## Task details
Look through the entries below for the string "Mümtaz", and copy each line where it is found.

## Dataset extract
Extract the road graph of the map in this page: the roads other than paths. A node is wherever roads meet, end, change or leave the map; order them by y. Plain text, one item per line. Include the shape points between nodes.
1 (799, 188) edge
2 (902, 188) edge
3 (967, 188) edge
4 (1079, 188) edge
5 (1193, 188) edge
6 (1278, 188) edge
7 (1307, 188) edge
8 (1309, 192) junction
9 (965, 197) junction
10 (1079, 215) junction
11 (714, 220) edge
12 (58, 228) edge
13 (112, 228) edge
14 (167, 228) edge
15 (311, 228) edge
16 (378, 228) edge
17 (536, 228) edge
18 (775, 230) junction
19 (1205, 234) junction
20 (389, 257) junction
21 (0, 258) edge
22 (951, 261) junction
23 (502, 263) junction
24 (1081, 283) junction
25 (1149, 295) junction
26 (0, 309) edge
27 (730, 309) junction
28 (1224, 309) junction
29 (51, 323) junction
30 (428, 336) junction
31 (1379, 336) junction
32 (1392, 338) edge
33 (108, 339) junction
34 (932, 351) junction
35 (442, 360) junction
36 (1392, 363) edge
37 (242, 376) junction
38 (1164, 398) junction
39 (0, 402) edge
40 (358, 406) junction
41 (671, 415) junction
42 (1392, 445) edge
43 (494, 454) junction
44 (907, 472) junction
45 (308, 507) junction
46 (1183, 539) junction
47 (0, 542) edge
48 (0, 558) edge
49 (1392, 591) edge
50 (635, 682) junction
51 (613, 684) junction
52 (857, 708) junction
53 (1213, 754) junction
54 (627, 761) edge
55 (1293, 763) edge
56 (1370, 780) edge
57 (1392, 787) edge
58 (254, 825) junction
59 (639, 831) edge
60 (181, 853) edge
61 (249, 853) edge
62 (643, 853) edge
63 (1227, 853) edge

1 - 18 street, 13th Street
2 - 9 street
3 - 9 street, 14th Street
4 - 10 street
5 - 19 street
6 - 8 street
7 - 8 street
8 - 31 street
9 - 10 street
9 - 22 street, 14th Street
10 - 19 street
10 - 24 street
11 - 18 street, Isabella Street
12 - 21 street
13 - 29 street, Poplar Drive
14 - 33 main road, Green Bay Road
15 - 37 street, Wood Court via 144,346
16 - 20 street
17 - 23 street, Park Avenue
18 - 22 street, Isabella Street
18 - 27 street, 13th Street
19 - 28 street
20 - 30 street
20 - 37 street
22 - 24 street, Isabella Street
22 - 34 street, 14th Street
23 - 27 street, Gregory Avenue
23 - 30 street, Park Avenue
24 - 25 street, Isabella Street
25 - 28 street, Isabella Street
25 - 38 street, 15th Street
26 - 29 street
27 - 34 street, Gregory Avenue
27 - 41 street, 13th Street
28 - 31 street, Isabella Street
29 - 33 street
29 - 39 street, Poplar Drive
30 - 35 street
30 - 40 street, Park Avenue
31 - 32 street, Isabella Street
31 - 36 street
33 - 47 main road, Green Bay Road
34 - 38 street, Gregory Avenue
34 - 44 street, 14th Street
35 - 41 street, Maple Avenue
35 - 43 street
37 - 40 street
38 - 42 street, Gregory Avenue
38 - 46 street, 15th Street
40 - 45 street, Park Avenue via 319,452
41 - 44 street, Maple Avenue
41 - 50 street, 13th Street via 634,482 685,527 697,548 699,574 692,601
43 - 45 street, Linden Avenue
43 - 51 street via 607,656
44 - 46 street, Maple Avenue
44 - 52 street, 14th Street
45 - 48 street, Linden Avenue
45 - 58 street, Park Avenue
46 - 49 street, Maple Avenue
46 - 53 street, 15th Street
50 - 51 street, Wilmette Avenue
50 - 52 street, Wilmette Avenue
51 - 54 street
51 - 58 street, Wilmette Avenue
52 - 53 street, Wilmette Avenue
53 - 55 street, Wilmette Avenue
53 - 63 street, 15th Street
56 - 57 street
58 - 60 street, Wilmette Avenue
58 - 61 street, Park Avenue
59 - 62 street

---

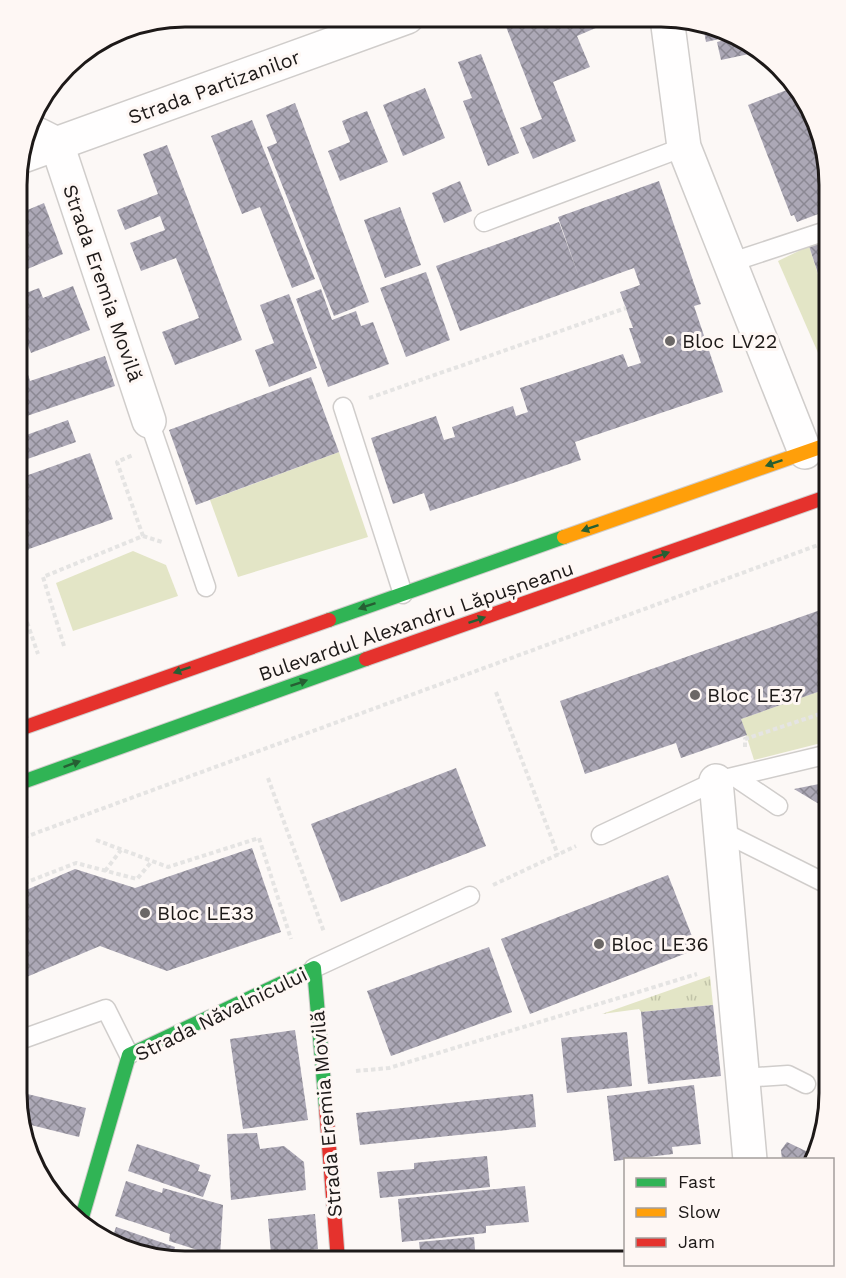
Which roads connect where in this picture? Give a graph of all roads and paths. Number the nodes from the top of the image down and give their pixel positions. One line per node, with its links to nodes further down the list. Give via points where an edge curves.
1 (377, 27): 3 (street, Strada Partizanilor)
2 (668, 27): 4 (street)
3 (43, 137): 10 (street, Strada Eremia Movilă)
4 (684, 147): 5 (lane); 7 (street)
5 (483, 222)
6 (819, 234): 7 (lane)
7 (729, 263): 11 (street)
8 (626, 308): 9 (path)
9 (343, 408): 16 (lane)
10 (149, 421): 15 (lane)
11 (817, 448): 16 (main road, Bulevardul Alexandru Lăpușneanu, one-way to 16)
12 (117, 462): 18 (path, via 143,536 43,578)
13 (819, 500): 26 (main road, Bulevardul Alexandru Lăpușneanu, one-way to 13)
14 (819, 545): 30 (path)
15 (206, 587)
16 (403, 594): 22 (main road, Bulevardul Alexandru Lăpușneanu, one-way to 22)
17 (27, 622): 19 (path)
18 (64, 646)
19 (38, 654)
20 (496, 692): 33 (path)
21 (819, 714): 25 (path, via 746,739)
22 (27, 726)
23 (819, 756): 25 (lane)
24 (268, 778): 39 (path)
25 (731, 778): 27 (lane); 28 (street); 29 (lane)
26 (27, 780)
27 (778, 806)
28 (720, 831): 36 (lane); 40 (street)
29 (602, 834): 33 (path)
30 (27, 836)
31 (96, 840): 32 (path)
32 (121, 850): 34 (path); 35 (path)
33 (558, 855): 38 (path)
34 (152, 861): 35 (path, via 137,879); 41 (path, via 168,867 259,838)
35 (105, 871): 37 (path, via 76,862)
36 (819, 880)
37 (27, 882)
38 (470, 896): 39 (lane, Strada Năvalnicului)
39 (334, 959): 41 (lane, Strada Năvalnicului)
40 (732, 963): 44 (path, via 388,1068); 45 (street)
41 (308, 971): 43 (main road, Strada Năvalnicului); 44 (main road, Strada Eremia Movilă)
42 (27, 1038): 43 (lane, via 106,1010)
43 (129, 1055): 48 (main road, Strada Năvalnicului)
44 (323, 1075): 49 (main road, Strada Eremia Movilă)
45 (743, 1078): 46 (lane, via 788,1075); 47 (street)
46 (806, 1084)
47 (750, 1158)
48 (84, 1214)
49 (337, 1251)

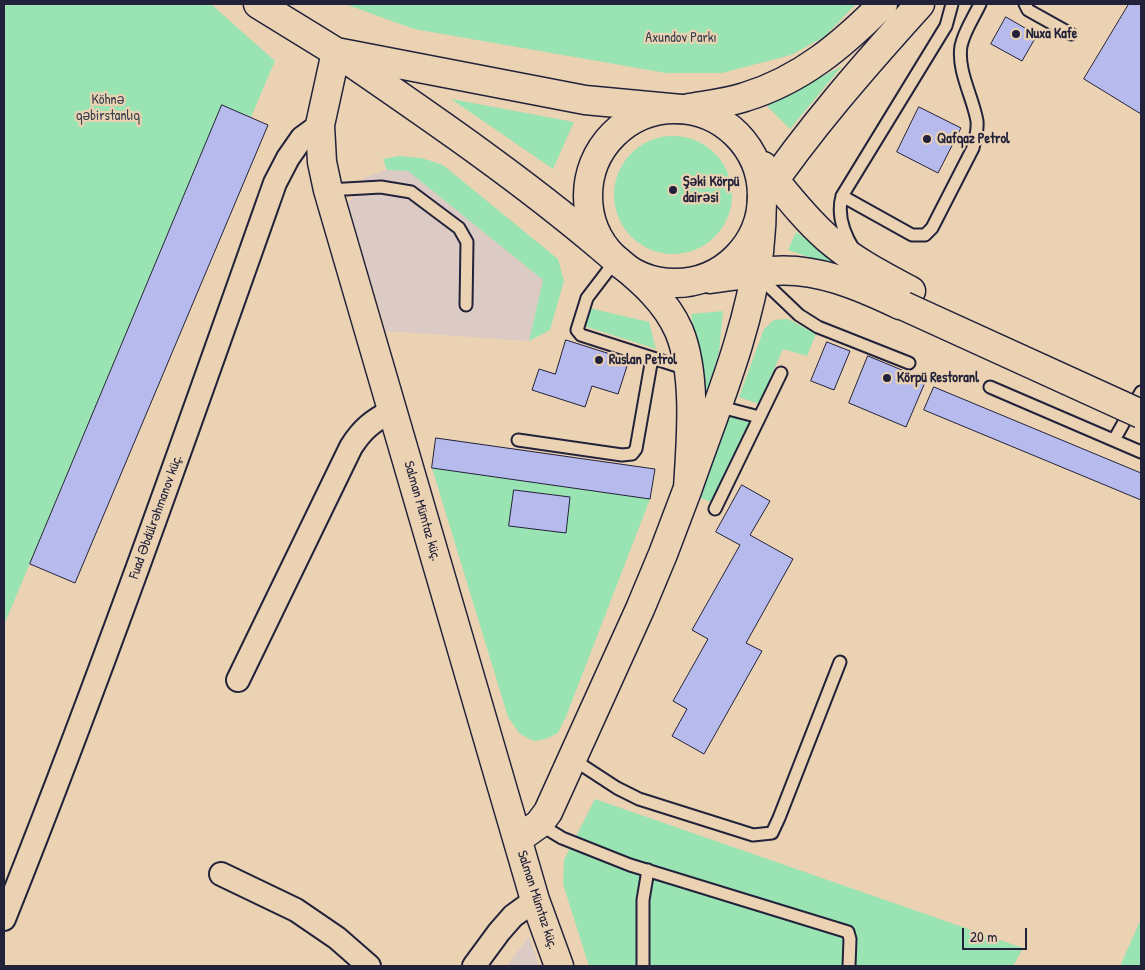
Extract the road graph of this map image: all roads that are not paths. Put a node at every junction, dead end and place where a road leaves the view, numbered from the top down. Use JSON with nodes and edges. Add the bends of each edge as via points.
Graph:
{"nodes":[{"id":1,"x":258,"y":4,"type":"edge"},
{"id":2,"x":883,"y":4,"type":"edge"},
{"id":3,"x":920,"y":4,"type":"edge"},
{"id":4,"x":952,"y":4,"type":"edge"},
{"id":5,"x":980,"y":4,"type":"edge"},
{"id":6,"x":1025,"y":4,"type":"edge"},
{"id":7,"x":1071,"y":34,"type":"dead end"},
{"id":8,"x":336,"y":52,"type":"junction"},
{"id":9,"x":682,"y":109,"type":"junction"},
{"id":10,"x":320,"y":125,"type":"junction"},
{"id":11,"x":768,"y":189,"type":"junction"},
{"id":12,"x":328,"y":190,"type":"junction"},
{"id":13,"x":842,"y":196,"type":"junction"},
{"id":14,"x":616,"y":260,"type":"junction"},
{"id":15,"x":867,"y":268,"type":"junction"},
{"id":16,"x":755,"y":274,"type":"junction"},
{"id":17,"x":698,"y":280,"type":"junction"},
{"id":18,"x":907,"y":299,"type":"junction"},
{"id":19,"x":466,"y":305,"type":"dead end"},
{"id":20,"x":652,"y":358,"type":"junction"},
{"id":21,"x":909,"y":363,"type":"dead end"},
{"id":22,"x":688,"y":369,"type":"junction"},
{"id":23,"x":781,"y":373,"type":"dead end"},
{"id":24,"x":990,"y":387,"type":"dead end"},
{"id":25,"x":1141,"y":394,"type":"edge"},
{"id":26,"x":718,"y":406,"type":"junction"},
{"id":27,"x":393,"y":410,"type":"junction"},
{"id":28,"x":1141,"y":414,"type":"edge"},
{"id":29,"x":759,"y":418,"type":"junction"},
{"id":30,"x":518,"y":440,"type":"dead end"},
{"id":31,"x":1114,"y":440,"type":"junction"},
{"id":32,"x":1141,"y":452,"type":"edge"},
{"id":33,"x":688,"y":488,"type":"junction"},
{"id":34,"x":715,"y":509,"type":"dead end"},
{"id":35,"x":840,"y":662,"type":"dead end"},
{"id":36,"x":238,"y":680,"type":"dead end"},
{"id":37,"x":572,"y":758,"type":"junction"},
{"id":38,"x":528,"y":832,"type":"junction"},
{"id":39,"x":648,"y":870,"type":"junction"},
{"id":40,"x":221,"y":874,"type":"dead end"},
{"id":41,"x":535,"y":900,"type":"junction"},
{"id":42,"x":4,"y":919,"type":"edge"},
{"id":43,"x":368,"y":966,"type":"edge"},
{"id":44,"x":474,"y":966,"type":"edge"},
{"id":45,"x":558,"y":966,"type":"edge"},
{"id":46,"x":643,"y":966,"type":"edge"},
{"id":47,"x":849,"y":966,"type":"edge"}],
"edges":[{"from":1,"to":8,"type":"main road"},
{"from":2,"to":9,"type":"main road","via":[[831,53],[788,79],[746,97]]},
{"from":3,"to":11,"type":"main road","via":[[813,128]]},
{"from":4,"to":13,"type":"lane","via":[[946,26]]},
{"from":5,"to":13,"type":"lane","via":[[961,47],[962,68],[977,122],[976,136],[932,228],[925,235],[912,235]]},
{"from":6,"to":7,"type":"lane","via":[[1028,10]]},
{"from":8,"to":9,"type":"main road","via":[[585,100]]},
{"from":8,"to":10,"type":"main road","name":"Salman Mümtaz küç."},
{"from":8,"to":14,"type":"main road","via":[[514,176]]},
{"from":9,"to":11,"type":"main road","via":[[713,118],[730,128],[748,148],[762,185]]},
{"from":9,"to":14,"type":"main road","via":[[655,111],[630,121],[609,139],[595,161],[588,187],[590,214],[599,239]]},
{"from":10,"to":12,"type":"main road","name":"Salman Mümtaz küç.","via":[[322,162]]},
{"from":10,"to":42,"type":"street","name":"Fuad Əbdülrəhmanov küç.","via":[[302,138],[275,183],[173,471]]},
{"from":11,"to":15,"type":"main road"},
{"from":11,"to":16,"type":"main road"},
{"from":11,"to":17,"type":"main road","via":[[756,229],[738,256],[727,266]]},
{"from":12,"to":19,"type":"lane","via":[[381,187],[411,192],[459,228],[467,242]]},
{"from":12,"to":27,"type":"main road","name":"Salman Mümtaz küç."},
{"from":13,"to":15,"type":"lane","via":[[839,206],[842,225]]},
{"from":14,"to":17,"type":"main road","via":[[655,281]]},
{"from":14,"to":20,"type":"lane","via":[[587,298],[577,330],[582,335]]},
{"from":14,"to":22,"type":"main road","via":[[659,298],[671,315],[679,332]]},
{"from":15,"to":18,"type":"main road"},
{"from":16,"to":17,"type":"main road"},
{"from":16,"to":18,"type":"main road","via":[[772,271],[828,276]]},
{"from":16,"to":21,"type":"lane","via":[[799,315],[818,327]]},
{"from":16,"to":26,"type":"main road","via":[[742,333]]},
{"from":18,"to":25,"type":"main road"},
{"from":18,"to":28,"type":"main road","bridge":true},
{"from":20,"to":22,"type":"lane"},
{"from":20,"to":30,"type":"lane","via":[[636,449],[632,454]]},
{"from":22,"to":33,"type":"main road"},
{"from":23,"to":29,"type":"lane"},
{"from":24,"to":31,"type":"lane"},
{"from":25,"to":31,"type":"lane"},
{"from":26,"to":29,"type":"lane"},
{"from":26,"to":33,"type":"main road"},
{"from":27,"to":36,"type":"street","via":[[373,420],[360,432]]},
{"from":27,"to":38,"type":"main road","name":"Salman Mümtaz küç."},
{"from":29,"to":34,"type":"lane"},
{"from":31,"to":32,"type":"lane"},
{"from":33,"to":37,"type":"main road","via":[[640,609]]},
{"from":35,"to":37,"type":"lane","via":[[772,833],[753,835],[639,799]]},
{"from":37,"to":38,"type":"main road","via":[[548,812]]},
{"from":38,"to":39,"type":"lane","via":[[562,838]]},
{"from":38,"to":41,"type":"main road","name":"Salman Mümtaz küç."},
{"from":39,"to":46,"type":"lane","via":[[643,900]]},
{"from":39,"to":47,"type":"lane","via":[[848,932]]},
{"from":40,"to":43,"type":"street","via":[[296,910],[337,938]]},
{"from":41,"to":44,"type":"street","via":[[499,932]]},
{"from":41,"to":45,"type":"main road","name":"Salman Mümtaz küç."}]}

## Exercise response
{"from":8,"to":10,"type":"main road","name":"Salman Mümtaz küç."},
{"from":10,"to":12,"type":"main road","name":"Salman Mümtaz küç.","via":[[322,162]]},
{"from":12,"to":27,"type":"main road","name":"Salman Mümtaz küç."},
{"from":27,"to":38,"type":"main road","name":"Salman Mümtaz küç."},
{"from":38,"to":41,"type":"main road","name":"Salman Mümtaz küç."},
{"from":41,"to":45,"type":"main road","name":"Salman Mümtaz küç."}]}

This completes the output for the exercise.